Dataset records
»»
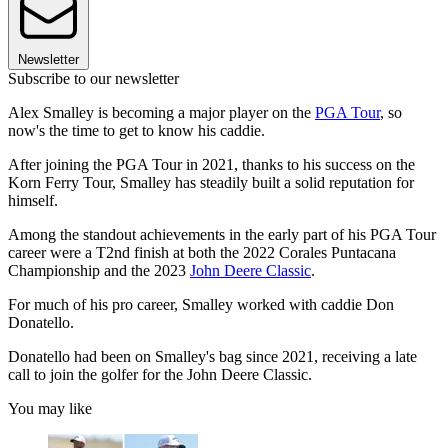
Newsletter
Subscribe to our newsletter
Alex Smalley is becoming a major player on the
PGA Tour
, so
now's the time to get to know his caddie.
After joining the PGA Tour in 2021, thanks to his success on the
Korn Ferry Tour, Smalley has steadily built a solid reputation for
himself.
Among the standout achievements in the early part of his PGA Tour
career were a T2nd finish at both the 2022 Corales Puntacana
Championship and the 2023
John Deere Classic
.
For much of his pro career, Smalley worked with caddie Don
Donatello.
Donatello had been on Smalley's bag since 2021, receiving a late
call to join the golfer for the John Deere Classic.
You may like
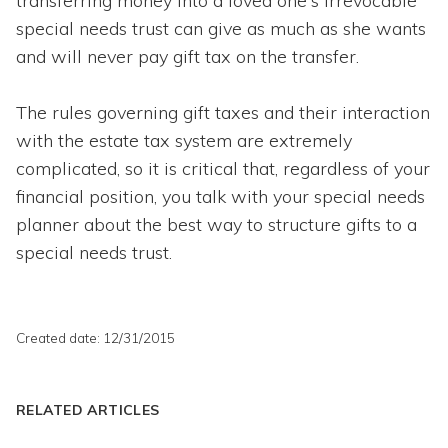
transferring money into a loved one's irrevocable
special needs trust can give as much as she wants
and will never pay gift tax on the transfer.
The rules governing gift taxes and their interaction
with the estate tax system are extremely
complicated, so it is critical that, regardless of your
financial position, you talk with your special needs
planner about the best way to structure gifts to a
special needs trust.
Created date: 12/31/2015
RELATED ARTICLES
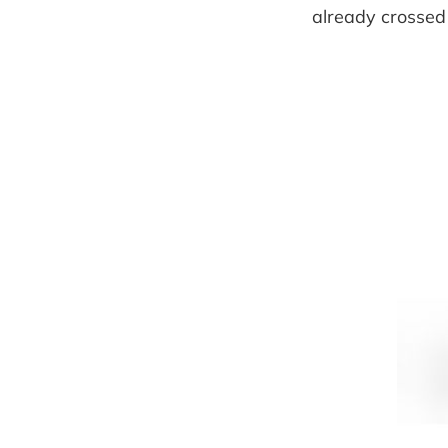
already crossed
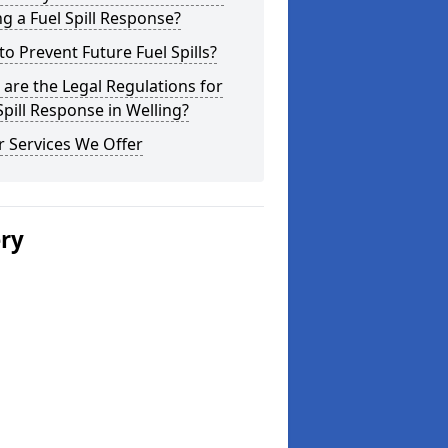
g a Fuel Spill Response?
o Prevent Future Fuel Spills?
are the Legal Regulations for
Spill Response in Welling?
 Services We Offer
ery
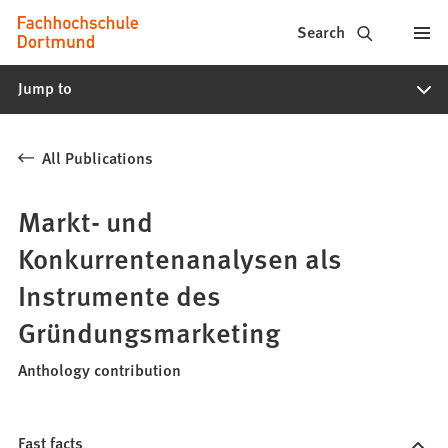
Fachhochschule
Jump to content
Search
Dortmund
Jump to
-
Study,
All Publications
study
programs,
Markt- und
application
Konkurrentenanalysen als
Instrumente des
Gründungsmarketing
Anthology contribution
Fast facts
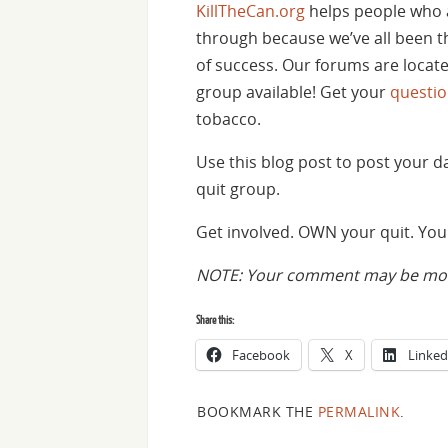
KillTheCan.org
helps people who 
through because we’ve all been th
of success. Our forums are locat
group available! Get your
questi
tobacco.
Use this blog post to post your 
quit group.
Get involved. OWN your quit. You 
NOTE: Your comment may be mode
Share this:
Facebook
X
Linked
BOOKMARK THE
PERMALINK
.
««
»»
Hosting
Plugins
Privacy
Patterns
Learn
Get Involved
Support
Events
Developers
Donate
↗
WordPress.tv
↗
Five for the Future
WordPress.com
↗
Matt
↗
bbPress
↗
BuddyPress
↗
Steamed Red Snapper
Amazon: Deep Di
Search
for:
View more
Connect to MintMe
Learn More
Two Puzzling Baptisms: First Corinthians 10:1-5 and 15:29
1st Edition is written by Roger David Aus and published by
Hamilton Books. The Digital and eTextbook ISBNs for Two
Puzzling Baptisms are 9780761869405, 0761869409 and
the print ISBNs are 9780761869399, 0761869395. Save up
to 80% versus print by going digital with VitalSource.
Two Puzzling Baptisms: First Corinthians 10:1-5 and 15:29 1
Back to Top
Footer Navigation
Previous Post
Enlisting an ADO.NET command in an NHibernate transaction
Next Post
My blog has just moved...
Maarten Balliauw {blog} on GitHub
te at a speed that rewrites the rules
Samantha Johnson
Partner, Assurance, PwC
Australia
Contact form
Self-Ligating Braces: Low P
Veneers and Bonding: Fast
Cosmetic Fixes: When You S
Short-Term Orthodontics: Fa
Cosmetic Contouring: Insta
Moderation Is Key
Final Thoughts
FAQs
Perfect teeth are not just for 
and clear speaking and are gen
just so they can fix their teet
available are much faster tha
««
»»
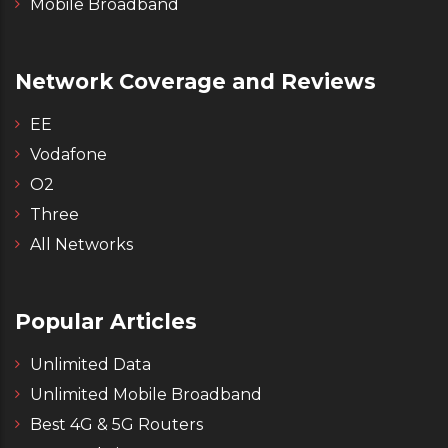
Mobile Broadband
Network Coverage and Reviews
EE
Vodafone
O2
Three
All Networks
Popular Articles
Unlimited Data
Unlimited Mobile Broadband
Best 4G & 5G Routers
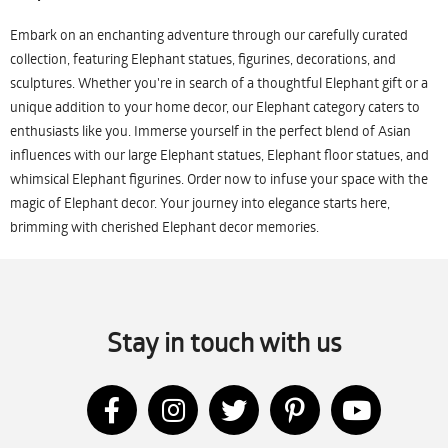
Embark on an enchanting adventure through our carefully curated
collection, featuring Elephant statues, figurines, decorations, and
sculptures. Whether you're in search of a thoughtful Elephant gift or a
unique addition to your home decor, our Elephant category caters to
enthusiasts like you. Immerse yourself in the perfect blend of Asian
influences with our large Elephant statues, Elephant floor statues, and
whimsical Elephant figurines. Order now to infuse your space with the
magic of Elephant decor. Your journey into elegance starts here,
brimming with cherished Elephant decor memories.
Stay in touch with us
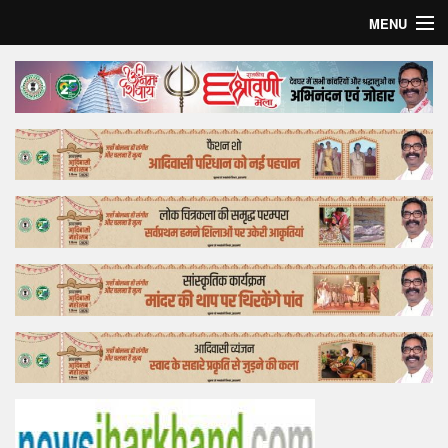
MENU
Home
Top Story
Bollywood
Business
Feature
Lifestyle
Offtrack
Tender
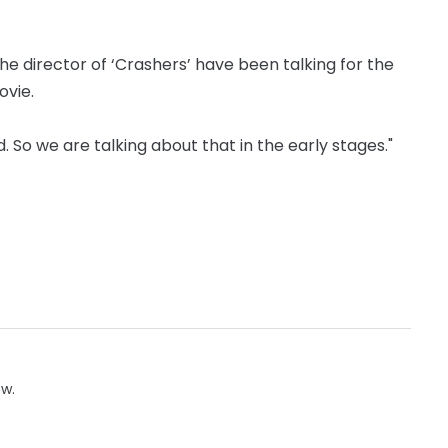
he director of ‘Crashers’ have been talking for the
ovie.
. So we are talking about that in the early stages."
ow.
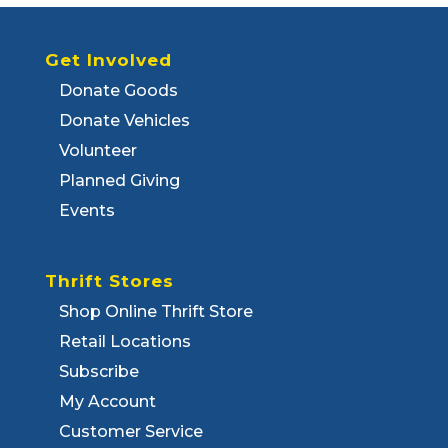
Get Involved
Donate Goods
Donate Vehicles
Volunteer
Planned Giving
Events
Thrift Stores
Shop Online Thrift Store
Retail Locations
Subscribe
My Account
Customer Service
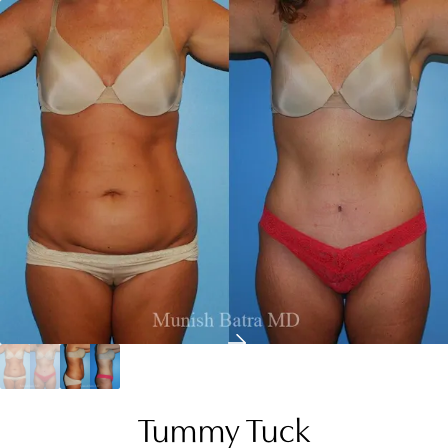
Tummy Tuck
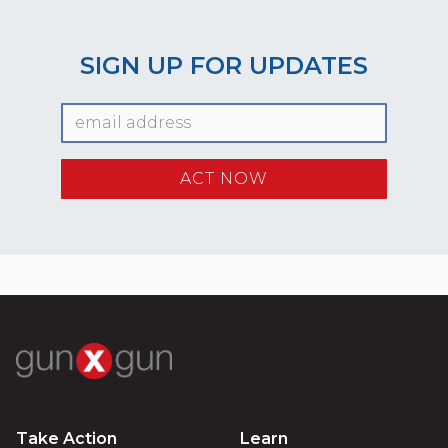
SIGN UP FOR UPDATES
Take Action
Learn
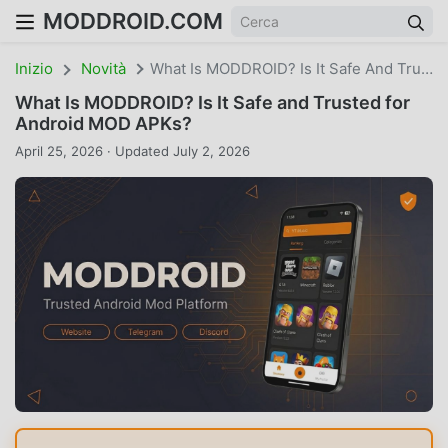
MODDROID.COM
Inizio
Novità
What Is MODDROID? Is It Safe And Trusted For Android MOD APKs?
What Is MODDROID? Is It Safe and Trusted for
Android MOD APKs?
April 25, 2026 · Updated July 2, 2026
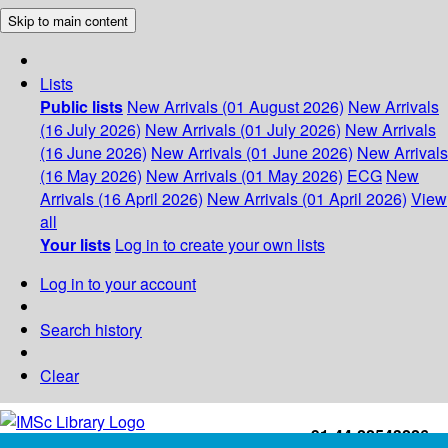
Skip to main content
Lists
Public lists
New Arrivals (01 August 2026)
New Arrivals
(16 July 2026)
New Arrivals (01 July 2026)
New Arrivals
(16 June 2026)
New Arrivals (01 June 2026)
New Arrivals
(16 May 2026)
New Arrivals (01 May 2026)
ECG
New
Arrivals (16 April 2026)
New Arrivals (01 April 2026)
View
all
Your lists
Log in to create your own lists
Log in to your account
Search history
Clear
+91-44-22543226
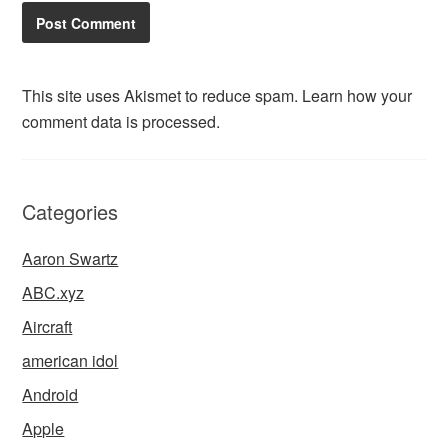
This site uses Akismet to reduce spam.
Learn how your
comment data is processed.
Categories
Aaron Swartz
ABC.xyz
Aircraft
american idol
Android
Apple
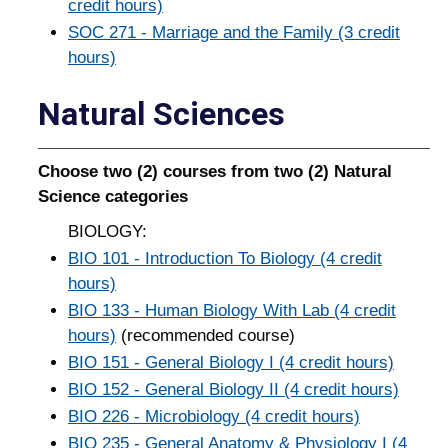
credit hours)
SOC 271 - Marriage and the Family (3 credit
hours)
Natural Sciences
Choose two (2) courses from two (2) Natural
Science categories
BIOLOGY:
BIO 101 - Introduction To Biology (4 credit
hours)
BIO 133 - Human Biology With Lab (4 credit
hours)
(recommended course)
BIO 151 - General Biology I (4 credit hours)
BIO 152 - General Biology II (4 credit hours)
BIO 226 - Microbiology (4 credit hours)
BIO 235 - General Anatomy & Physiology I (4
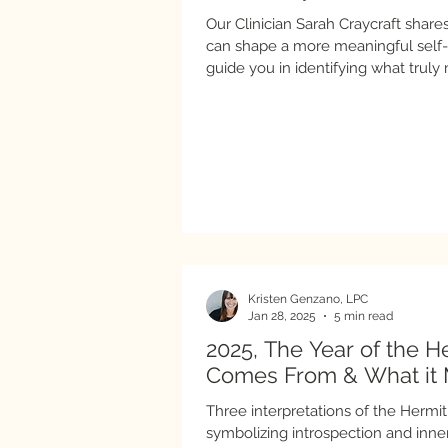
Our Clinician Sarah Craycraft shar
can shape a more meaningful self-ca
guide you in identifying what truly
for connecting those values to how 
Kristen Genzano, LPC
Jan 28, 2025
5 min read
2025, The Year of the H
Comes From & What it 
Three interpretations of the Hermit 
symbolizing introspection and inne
««
Exercise details:
Copy out the entries again, beginning at the line that contains "MODDROID.COM" and stopping after the line that contains "symbolizing introspection and inne". Leave the pictures out of your copy.

Problem solution:
MODDROID.COM
Inizio
Novità
What Is MODDROID? Is It Safe And Trusted For Android MOD APKs?
What Is MODDROID? Is It Safe and Trusted for
Android MOD APKs?
April 25, 2026 · Updated July 2, 2026
Skip to main content
Lists
Public lists
New Arrivals (01 August 2026)
New Arrivals
(16 July 2026)
New Arrivals (01 July 2026)
New Arrivals
(16 June 2026)
New Arrivals (01 June 2026)
New Arrivals
(16 May 2026)
New Arrivals (01 May 2026)
ECG
New
Arrivals (16 April 2026)
New Arrivals (01 April 2026)
View
all
Your lists
Log in to create your own lists
Log in to your account
Search history
Clear
+91-44-22543226
This site uses Akismet to reduce spam.
Learn how your
comment data is processed.
Categories
Aaron Swartz
ABC.xyz
Aircraft
american idol
Android
Apple
credit hours)
SOC 271 - Marriage and the Family (3 credit
hours)
Natural Sciences
Choose two (2) courses from two (2) Natural
Science categories
BIOLOGY:
BIO 101 - Introduction To Biology (4 credit
hours)
BIO 133 - Human Biology With Lab (4 credit
hours)
(recommended course)
BIO 151 - General Biology I (4 credit hours)
BIO 152 - General Biology II (4 credit hours)
BIO 226 - Microbiology (4 credit hours)
BIO 235 - General Anatomy & Physiology I (4
Our Clinician Sarah Craycraft shar
can shape a more meaningful self-ca
guide you in identifying what truly
for connecting those values to how 
Kristen Genzano, LPC
Jan 28, 2025
5 min read
2025, The Year of the H
Comes From & What it 
Three interpretations of the Hermit 
symbolizing introspection and inne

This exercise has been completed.